> _Aim of the exercise_
Rewrite the listing below with every "Vernier caliper" swapped for "Vernier gauge", leaving all other text unchanged.

------

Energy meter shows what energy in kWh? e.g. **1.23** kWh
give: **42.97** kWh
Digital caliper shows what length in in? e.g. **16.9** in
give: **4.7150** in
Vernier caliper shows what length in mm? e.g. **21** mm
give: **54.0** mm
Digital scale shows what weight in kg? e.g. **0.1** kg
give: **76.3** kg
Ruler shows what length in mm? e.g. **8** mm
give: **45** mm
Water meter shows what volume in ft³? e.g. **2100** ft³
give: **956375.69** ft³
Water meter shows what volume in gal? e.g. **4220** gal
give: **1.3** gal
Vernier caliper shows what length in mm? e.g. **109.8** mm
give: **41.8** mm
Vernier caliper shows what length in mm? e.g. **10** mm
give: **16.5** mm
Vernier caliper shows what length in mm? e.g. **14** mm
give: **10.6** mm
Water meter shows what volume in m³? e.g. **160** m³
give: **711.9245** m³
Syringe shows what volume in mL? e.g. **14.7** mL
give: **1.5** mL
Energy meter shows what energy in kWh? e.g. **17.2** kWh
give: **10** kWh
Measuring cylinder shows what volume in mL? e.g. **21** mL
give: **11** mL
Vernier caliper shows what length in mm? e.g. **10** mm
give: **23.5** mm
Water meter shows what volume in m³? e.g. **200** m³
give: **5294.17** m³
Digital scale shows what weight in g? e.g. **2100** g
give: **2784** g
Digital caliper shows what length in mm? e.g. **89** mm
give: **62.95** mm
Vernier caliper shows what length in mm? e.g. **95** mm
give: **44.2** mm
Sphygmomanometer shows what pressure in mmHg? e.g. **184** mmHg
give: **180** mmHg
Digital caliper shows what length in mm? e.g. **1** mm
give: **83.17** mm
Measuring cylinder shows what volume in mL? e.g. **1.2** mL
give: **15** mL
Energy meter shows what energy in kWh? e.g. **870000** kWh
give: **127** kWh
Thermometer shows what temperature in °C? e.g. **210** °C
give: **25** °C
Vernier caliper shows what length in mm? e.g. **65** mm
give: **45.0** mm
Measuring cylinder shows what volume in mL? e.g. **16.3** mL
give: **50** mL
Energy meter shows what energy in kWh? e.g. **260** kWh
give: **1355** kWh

------

> _Answer section_
Energy meter shows what energy in kWh? e.g. **1.23** kWh
give: **42.97** kWh
Digital caliper shows what length in in? e.g. **16.9** in
give: **4.7150** in
Vernier gauge shows what length in mm? e.g. **21** mm
give: **54.0** mm
Digital scale shows what weight in kg? e.g. **0.1** kg
give: **76.3** kg
Ruler shows what length in mm? e.g. **8** mm
give: **45** mm
Water meter shows what volume in ft³? e.g. **2100** ft³
give: **956375.69** ft³
Water meter shows what volume in gal? e.g. **4220** gal
give: **1.3** gal
Vernier gauge shows what length in mm? e.g. **109.8** mm
give: **41.8** mm
Vernier gauge shows what length in mm? e.g. **10** mm
give: **16.5** mm
Vernier gauge shows what length in mm? e.g. **14** mm
give: **10.6** mm
Water meter shows what volume in m³? e.g. **160** m³
give: **711.9245** m³
Syringe shows what volume in mL? e.g. **14.7** mL
give: **1.5** mL
Energy meter shows what energy in kWh? e.g. **17.2** kWh
give: **10** kWh
Measuring cylinder shows what volume in mL? e.g. **21** mL
give: **11** mL
Vernier gauge shows what length in mm? e.g. **10** mm
give: **23.5** mm
Water meter shows what volume in m³? e.g. **200** m³
give: **5294.17** m³
Digital scale shows what weight in g? e.g. **2100** g
give: **2784** g
Digital caliper shows what length in mm? e.g. **89** mm
give: **62.95** mm
Vernier gauge shows what length in mm? e.g. **95** mm
give: **44.2** mm
Sphygmomanometer shows what pressure in mmHg? e.g. **184** mmHg
give: **180** mmHg
Digital caliper shows what length in mm? e.g. **1** mm
give: **83.17** mm
Measuring cylinder shows what volume in mL? e.g. **1.2** mL
give: **15** mL
Energy meter shows what energy in kWh? e.g. **870000** kWh
give: **127** kWh
Thermometer shows what temperature in °C? e.g. **210** °C
give: **25** °C
Vernier gauge shows what length in mm? e.g. **65** mm
give: **45.0** mm
Measuring cylinder shows what volume in mL? e.g. **16.3** mL
give: **50** mL
Energy meter shows what energy in kWh? e.g. **260** kWh
give: **1355** kWh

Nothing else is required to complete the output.